Problem statement: Present all of the data below as a numbered list, omitting any blank lines.

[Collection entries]
▬▬▬▬▬▬▬▬▬▬

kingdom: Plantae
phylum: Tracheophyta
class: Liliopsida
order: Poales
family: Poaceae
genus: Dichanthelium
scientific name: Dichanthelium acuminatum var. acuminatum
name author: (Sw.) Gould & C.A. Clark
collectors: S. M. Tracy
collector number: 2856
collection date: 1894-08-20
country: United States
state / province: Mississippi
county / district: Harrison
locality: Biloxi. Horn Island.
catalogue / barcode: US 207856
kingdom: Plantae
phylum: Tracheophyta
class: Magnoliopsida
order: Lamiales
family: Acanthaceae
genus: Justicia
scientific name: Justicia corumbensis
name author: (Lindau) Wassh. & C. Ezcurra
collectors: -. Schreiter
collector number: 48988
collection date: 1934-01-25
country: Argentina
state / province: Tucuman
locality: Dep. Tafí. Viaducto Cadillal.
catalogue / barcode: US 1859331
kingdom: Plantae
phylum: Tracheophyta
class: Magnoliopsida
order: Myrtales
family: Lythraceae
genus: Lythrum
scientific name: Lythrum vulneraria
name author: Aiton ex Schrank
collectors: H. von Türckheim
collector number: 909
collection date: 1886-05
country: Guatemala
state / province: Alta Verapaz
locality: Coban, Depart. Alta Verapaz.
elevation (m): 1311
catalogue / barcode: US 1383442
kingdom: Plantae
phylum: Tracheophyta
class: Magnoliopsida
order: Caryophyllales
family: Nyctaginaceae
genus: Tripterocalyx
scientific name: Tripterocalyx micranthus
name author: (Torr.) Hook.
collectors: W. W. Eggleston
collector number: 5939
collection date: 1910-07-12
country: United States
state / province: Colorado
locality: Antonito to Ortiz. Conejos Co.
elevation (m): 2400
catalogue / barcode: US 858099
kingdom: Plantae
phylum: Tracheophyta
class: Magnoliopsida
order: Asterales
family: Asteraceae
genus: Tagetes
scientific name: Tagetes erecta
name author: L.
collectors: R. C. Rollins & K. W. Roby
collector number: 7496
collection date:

▬▬▬▬▬▬▬▬▬▬

Result of the exercise:
1. kingdom: Plantae
2. phylum: Tracheophyta
3. class: Liliopsida
4. order: Poales
5. family: Poaceae
6. genus: Dichanthelium
7. scientific name: Dichanthelium acuminatum var. acuminatum
8. name author: (Sw.) Gould & C.A. Clark
9. collectors: S. M. Tracy
10. collector number: 2856
11. collection date: 1894-08-20
12. country: United States
13. state / province: Mississippi
14. county / district: Harrison
15. locality: Biloxi. Horn Island.
16. catalogue / barcode: US 207856
17. kingdom: Plantae
18. phylum: Tracheophyta
19. class: Magnoliopsida
20. order: Lamiales
21. family: Acanthaceae
22. genus: Justicia
23. scientific name: Justicia corumbensis
24. name author: (Lindau) Wassh. & C. Ezcurra
25. collectors: -. Schreiter
26. collector number: 48988
27. collection date: 1934-01-25
28. country: Argentina
29. state / province: Tucuman
30. locality: Dep. Tafí. Viaducto Cadillal.
31. catalogue / barcode: US 1859331
32. kingdom: Plantae
33. phylum: Tracheophyta
34. class: Magnoliopsida
35. order: Myrtales
36. family: Lythraceae
37. genus: Lythrum
38. scientific name: Lythrum vulneraria
39. name author: Aiton ex Schrank
40. collectors: H. von Türckheim
41. collector number: 909
42. collection date: 1886-05
43. country: Guatemala
44. state / province: Alta Verapaz
45. locality: Coban, Depart. Alta Verapaz.
46. elevation (m): 1311
47. catalogue / barcode: US 1383442
48. kingdom: Plantae
49. phylum: Tracheophyta
50. class: Magnoliopsida
51. order: Caryophyllales
52. family: Nyctaginaceae
53. genus: Tripterocalyx
54. scientific name: Tripterocalyx micranthus
55. name author: (Torr.) Hook.
56. collectors: W. W. Eggleston
57. collector number: 5939
58. collection date: 1910-07-12
59. country: United States
60. state / province: Colorado
61. locality: Antonito to Ortiz. Conejos Co.
62. elevation (m): 2400
63. catalogue / barcode: US 858099
64. kingdom: Plantae
65. phylum: Tracheophyta
66. class: Magnoliopsida
67. order: Asterales
68. family: Asteraceae
69. genus: Tagetes
70. scientific name: Tagetes erecta
71. name author: L.
72. collectors: R. C. Rollins & K. W. Roby
73. collector number: 7496
74. collection date:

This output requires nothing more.